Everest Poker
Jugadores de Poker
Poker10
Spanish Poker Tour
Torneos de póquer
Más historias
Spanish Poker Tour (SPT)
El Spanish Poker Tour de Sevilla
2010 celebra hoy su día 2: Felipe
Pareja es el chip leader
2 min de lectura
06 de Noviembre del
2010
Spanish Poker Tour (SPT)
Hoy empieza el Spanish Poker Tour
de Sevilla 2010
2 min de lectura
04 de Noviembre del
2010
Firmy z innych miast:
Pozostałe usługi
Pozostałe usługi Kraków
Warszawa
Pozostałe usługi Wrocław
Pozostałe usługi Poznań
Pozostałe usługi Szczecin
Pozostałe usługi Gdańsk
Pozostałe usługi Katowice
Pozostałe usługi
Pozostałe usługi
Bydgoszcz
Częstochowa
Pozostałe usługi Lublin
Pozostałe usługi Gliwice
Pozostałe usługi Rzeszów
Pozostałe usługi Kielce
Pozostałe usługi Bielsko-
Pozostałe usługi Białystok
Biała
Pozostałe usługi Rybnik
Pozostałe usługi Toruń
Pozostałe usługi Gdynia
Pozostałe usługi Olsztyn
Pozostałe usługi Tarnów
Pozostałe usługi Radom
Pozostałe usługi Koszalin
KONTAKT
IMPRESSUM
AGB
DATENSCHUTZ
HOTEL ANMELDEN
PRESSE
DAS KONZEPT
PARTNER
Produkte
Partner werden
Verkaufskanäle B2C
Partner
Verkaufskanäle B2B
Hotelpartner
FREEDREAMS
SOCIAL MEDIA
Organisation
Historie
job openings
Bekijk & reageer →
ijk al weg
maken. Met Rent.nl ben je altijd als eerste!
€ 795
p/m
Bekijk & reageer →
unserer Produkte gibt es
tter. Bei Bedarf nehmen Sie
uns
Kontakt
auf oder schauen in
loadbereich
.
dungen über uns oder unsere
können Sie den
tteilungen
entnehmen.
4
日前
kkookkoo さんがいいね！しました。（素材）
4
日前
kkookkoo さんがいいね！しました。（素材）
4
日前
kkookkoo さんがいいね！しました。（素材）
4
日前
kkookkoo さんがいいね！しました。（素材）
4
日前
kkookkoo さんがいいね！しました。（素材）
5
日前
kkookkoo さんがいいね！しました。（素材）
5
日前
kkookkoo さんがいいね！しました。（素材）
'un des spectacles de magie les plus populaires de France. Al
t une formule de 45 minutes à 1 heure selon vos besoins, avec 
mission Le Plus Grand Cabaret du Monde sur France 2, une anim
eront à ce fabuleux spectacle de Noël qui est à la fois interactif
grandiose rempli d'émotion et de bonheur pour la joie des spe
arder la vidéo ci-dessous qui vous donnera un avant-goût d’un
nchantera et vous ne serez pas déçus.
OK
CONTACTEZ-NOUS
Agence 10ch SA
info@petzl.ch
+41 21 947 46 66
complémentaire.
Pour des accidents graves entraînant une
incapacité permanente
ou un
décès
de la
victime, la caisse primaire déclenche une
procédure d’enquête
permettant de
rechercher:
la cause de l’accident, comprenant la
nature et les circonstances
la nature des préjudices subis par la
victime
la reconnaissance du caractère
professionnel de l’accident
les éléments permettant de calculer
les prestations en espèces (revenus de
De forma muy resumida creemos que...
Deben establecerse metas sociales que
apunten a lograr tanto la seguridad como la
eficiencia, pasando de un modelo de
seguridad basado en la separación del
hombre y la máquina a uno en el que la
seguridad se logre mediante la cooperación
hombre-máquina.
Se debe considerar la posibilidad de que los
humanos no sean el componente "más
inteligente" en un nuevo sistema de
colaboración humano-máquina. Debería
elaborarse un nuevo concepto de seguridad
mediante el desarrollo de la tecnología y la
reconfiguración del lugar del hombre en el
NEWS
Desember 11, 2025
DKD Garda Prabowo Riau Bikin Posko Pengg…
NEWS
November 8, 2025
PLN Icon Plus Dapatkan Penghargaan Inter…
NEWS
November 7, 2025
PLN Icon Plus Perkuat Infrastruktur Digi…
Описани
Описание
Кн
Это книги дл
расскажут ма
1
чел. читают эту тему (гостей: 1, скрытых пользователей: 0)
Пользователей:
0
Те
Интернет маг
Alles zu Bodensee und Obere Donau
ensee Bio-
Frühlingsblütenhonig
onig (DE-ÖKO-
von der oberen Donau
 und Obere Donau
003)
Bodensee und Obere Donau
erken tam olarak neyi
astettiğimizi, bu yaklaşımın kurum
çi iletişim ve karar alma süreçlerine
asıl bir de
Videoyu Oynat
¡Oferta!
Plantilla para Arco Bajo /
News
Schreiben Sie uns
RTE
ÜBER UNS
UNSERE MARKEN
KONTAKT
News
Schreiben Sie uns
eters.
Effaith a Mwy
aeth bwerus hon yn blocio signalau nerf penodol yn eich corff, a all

> [Work to be completed]: When you respond, give the whole listing again exactly as written.

> [Task output]:
Everest Poker
Jugadores de Poker
Poker10
Spanish Poker Tour
Torneos de póquer
Más historias
Spanish Poker Tour (SPT)
El Spanish Poker Tour de Sevilla
2010 celebra hoy su día 2: Felipe
Pareja es el chip leader
2 min de lectura
06 de Noviembre del
2010
Spanish Poker Tour (SPT)
Hoy empieza el Spanish Poker Tour
de Sevilla 2010
2 min de lectura
04 de Noviembre del
2010
Firmy z innych miast:
Pozostałe usługi
Pozostałe usługi Kraków
Warszawa
Pozostałe usługi Wrocław
Pozostałe usługi Poznań
Pozostałe usługi Szczecin
Pozostałe usługi Gdańsk
Pozostałe usługi Katowice
Pozostałe usługi
Pozostałe usługi
Bydgoszcz
Częstochowa
Pozostałe usługi Lublin
Pozostałe usługi Gliwice
Pozostałe usługi Rzeszów
Pozostałe usługi Kielce
Pozostałe usługi Bielsko-
Pozostałe usługi Białystok
Biała
Pozostałe usługi Rybnik
Pozostałe usługi Toruń
Pozostałe usługi Gdynia
Pozostałe usługi Olsztyn
Pozostałe usługi Tarnów
Pozostałe usługi Radom
Pozostałe usługi Koszalin
KONTAKT
IMPRESSUM
AGB
DATENSCHUTZ
HOTEL ANMELDEN
PRESSE
DAS KONZEPT
PARTNER
Produkte
Partner werden
Verkaufskanäle B2C
Partner
Verkaufskanäle B2B
Hotelpartner
FREEDREAMS
SOCIAL MEDIA
Organisation
Historie
job openings
Bekijk & reageer →
ijk al weg
maken. Met Rent.nl ben je altijd als eerste!
€ 795
p/m
Bekijk & reageer →
unserer Produkte gibt es
tter. Bei Bedarf nehmen Sie
uns
Kontakt
auf oder schauen in
loadbereich
.
dungen über uns oder unsere
können Sie den
tteilungen
entnehmen.
4
日前
kkookkoo さんがいいね！しました。（素材）
4
日前
kkookkoo さんがいいね！しました。（素材）
4
日前
kkookkoo さんがいいね！しました。（素材）
4
日前
kkookkoo さんがいいね！しました。（素材）
4
日前
kkookkoo さんがいいね！しました。（素材）
5
日前
kkookkoo さんがいいね！しました。（素材）
5
日前
kkookkoo さんがいいね！しました。（素材）
'un des spectacles de magie les plus populaires de France. Al
t une formule de 45 minutes à 1 heure selon vos besoins, avec 
mission Le Plus Grand Cabaret du Monde sur France 2, une anim
eront à ce fabuleux spectacle de Noël qui est à la fois interactif
grandiose rempli d'émotion et de bonheur pour la joie des spe
arder la vidéo ci-dessous qui vous donnera un avant-goût d’un
nchantera et vous ne serez pas déçus.
OK
CONTACTEZ-NOUS
Agence 10ch SA
info@petzl.ch
+41 21 947 46 66
complémentaire.
Pour des accidents graves entraînant une
incapacité permanente
ou un
décès
de la
victime, la caisse primaire déclenche une
procédure d’enquête
permettant de
rechercher:
la cause de l’accident, comprenant la
nature et les circonstances
la nature des préjudices subis par la
victime
la reconnaissance du caractère
professionnel de l’accident
les éléments permettant de calculer
les prestations en espèces (revenus de
De forma muy resumida creemos que...
Deben establecerse metas sociales que
apunten a lograr tanto la seguridad como la
eficiencia, pasando de un modelo de
seguridad basado en la separación del
hombre y la máquina a uno en el que la
seguridad se logre mediante la cooperación
hombre-máquina.
Se debe considerar la posibilidad de que los
humanos no sean el componente "más
inteligente" en un nuevo sistema de
colaboración humano-máquina. Debería
elaborarse un nuevo concepto de seguridad
mediante el desarrollo de la tecnología y la
reconfiguración del lugar del hombre en el
NEWS
Desember 11, 2025
DKD Garda Prabowo Riau Bikin Posko Pengg…
NEWS
November 8, 2025
PLN Icon Plus Dapatkan Penghargaan Inter…
NEWS
November 7, 2025
PLN Icon Plus Perkuat Infrastruktur Digi…
Описани
Описание
Кн
Это книги дл
расскажут ма
1
чел. читают эту тему (гостей: 1, скрытых пользователей: 0)
Пользователей:
0
Те
Интернет маг
Alles zu Bodensee und Obere Donau
ensee Bio-
Frühlingsblütenhonig
onig (DE-ÖKO-
von der oberen Donau
 und Obere Donau
003)
Bodensee und Obere Donau
erken tam olarak neyi
astettiğimizi, bu yaklaşımın kurum
çi iletişim ve karar alma süreçlerine
asıl bir de
Videoyu Oynat
¡Oferta!
Plantilla para Arco Bajo /
News
Schreiben Sie uns
RTE
ÜBER UNS
UNSERE MARKEN
KONTAKT
News
Schreiben Sie uns
eters.
Effaith a Mwy
aeth bwerus hon yn blocio signalau nerf penodol yn eich corff, a all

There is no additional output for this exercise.